## REQUIRED ACTION
No picture should appear in the copy. Transcribe exactly, and only, the lines from the one with "right knee: (221, 391)" through the last line of the data below.

## DATA FOR THIS TASK
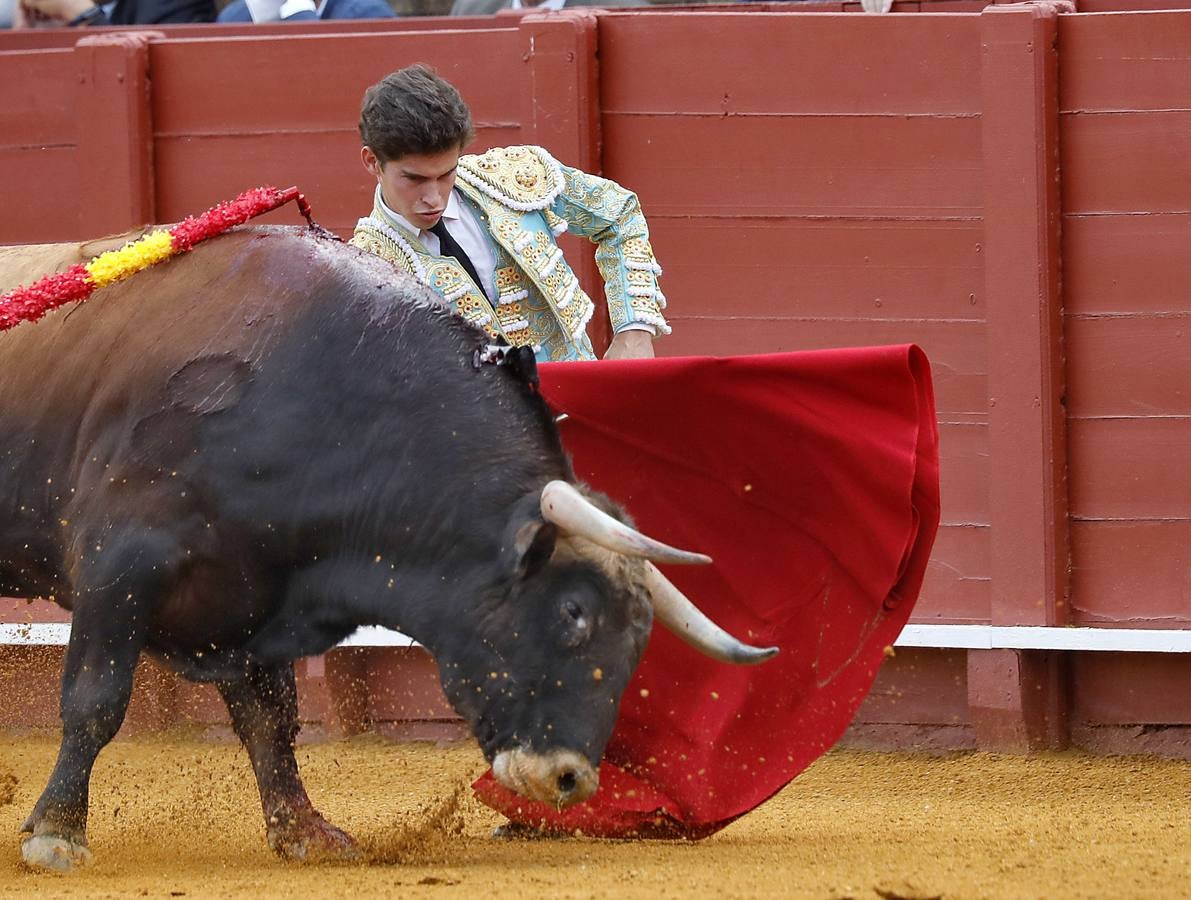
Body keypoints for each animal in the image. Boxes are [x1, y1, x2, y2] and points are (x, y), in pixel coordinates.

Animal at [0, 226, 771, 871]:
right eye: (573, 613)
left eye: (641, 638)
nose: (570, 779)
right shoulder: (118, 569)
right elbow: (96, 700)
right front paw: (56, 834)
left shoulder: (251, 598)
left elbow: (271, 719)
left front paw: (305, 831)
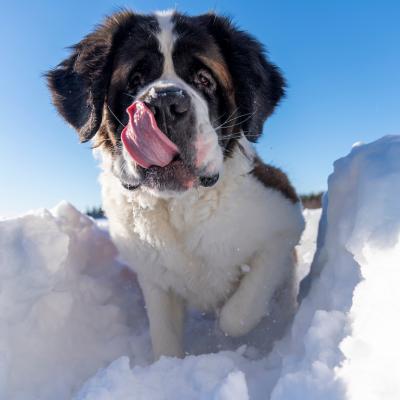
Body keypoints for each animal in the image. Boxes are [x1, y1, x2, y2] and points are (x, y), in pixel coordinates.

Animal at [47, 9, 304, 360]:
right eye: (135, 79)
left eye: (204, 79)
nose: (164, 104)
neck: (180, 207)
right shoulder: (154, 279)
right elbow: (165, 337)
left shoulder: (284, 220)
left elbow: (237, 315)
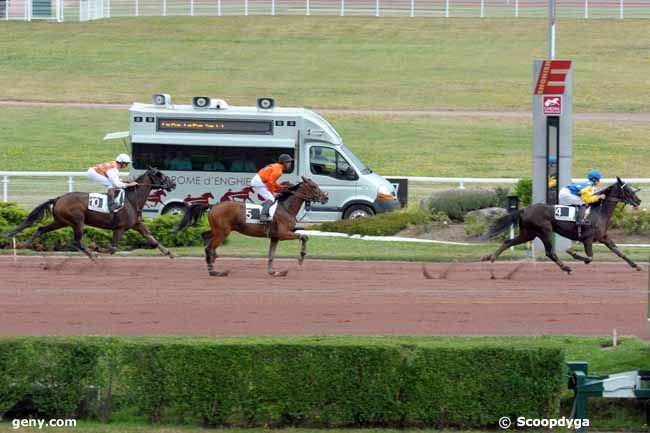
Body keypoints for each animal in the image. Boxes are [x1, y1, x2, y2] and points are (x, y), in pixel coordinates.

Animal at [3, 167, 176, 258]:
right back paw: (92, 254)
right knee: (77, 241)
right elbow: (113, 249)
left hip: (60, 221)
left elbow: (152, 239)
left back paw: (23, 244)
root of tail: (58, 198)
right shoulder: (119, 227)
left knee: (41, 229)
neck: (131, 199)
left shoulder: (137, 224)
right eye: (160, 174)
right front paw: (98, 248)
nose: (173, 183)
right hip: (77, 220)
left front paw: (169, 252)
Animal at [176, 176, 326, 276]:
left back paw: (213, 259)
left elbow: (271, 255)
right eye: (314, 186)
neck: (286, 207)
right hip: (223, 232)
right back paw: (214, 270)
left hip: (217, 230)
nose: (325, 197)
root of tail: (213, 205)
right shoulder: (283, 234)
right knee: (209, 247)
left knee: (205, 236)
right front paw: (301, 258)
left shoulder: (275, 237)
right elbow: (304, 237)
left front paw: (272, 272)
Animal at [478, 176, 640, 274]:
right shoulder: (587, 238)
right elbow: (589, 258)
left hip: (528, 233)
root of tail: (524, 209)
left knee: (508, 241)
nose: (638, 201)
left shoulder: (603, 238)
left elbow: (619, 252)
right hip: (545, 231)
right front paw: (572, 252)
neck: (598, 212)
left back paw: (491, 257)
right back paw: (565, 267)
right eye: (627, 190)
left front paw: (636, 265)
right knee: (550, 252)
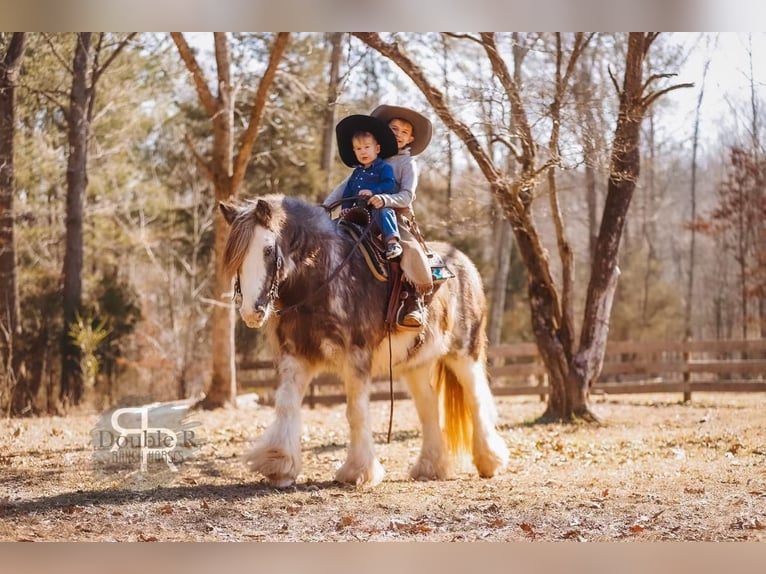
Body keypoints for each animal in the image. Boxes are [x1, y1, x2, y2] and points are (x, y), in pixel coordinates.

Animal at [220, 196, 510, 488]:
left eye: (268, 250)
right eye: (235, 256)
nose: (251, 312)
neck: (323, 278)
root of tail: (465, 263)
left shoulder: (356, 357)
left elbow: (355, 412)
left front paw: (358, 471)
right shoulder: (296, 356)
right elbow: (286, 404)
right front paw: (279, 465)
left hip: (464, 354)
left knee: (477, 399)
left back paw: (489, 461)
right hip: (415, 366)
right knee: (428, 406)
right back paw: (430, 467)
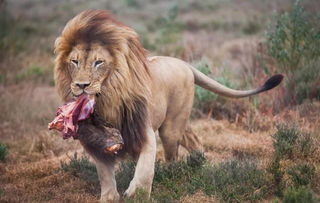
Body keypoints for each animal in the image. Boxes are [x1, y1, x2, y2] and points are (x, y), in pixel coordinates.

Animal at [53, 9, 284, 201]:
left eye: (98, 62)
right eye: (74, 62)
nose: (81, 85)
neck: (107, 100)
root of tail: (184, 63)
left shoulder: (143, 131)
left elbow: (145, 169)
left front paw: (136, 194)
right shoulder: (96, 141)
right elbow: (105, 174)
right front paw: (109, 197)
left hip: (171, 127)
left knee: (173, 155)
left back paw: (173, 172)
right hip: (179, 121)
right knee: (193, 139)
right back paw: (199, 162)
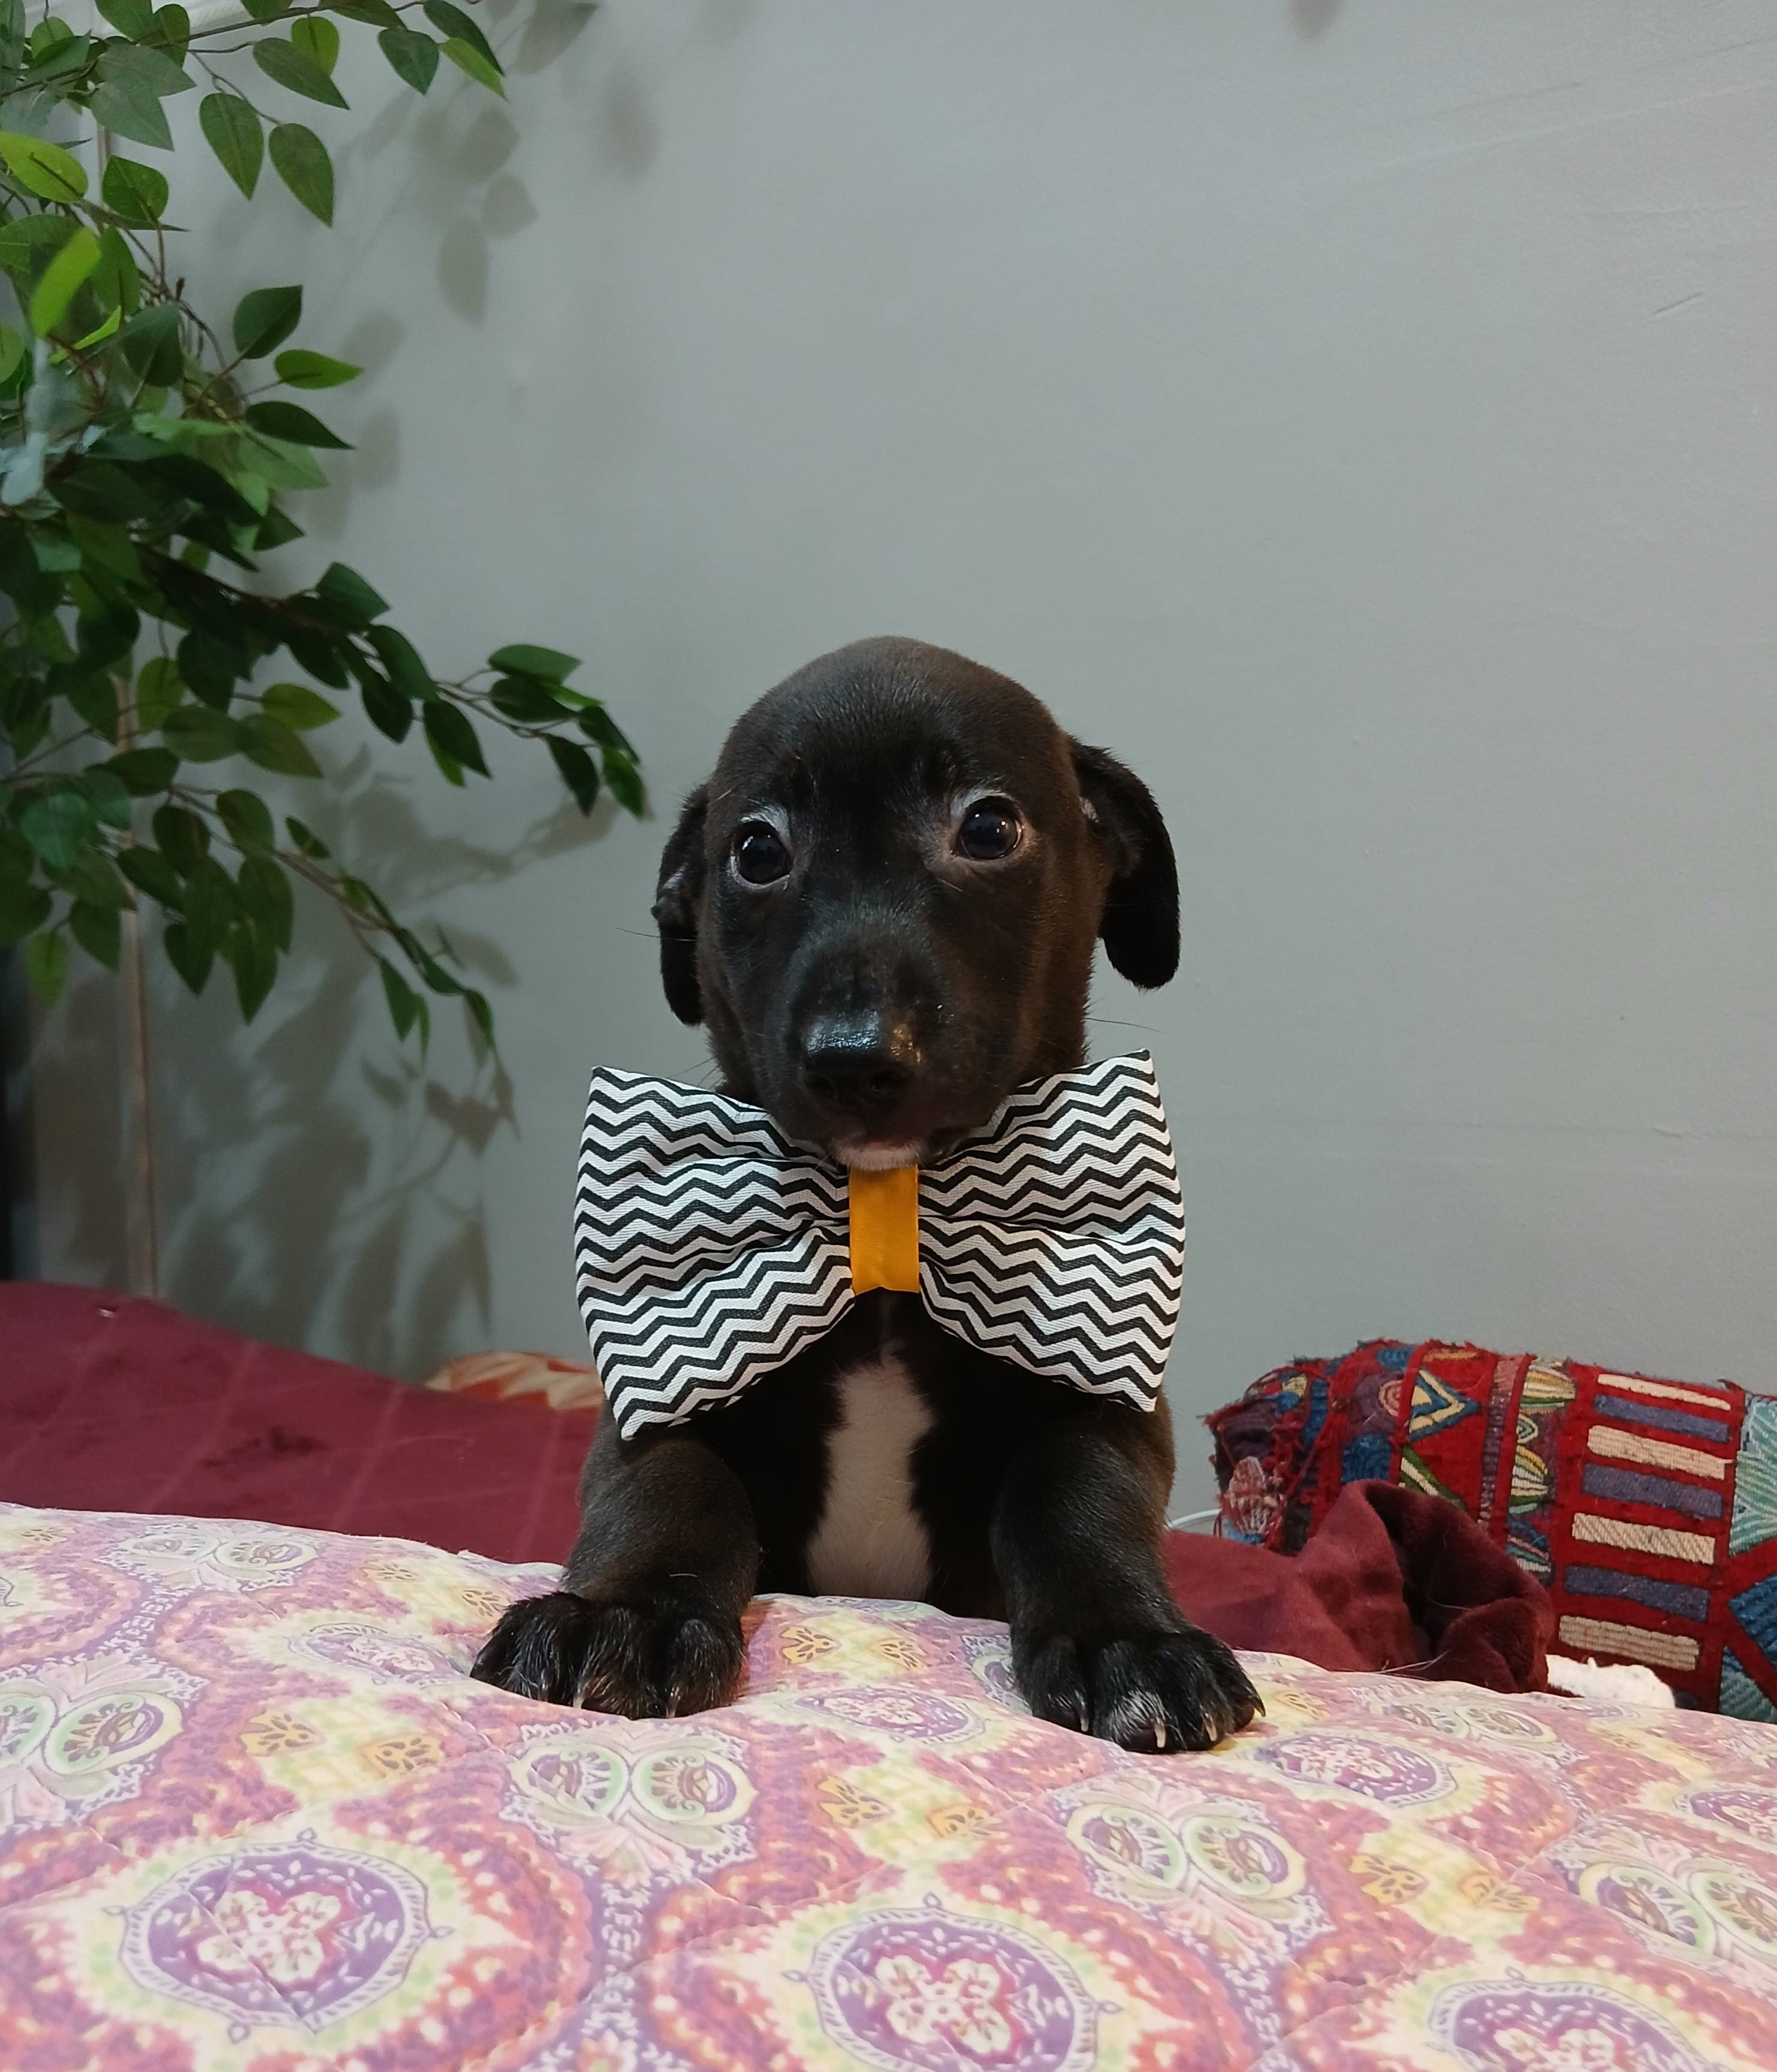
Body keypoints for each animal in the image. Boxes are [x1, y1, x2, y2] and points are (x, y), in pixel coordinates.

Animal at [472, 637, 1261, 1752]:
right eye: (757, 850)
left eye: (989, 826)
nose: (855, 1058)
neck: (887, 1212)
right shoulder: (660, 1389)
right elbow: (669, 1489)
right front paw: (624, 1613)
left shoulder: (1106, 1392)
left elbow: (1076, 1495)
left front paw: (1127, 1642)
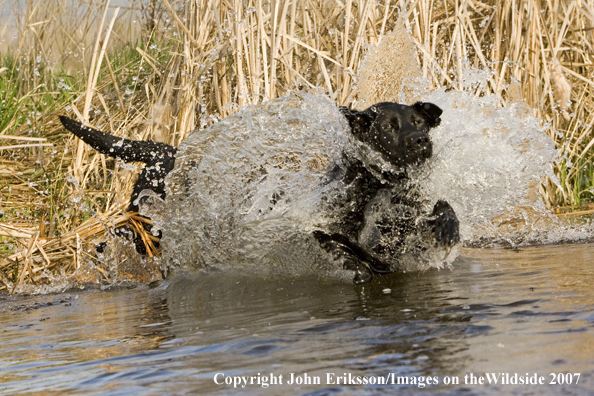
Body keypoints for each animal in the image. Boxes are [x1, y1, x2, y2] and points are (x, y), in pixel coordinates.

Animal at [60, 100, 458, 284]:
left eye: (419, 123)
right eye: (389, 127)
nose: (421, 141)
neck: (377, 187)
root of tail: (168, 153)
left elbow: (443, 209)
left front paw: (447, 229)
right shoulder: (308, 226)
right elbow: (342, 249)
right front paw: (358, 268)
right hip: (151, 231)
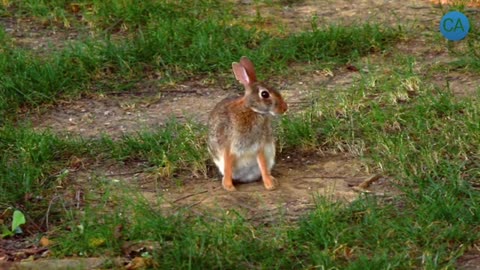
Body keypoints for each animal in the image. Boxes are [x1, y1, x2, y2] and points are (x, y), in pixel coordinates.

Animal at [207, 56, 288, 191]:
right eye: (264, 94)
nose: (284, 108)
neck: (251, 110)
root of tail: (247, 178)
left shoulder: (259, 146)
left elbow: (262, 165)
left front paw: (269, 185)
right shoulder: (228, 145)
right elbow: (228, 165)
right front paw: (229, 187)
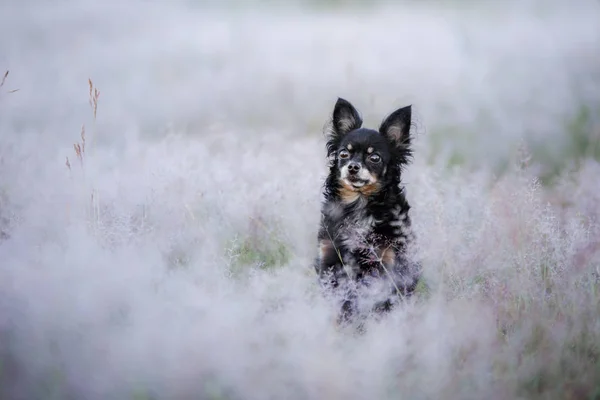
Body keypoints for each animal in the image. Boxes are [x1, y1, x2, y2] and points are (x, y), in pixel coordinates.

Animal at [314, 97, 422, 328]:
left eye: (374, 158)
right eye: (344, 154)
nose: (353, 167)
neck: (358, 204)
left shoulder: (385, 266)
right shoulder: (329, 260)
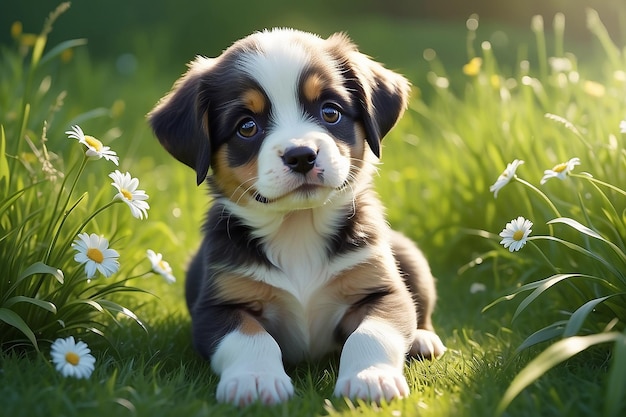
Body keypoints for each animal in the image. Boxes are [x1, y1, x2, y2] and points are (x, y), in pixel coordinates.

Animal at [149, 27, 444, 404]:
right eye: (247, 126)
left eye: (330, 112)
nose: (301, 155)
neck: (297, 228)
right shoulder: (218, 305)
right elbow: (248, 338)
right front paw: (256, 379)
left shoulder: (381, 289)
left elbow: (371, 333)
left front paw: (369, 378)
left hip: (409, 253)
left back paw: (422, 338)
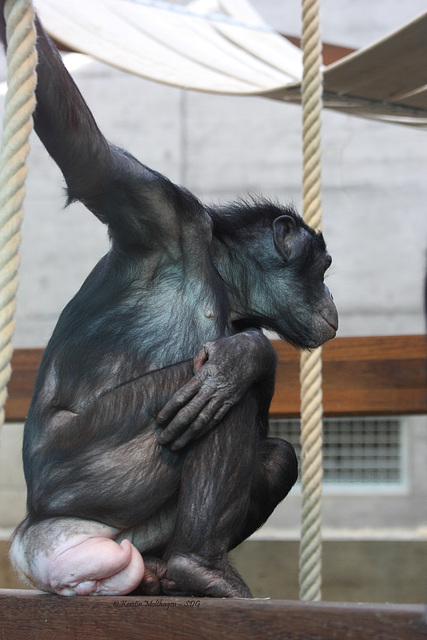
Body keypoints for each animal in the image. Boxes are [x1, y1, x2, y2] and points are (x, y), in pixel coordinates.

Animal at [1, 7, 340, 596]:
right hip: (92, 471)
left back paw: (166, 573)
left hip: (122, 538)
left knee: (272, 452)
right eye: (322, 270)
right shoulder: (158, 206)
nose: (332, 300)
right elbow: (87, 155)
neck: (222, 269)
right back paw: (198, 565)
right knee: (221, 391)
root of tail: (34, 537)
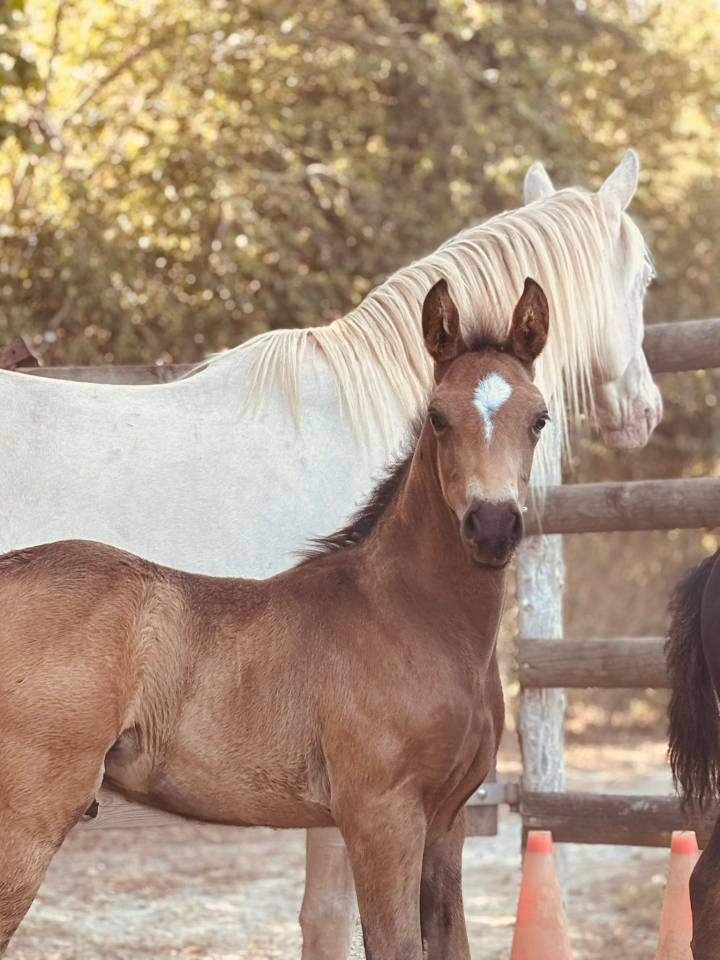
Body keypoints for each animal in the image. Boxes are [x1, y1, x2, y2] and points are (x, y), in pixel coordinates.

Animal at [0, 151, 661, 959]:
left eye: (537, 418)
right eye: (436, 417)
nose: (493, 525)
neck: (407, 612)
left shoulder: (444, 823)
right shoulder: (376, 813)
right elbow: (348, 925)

## REPLY
right knee: (221, 391)
root of tail: (34, 537)
Body keypoints for each animal in the image. Boxes are [x1, y1, x2, y2] and points are (x, y), in pixel coordinates.

Animal at [0, 151, 661, 959]:
left eye: (537, 418)
right eye: (436, 417)
nose: (493, 525)
neck: (407, 612)
left shoulder: (444, 823)
right shoulder: (376, 813)
right elbow: (348, 925)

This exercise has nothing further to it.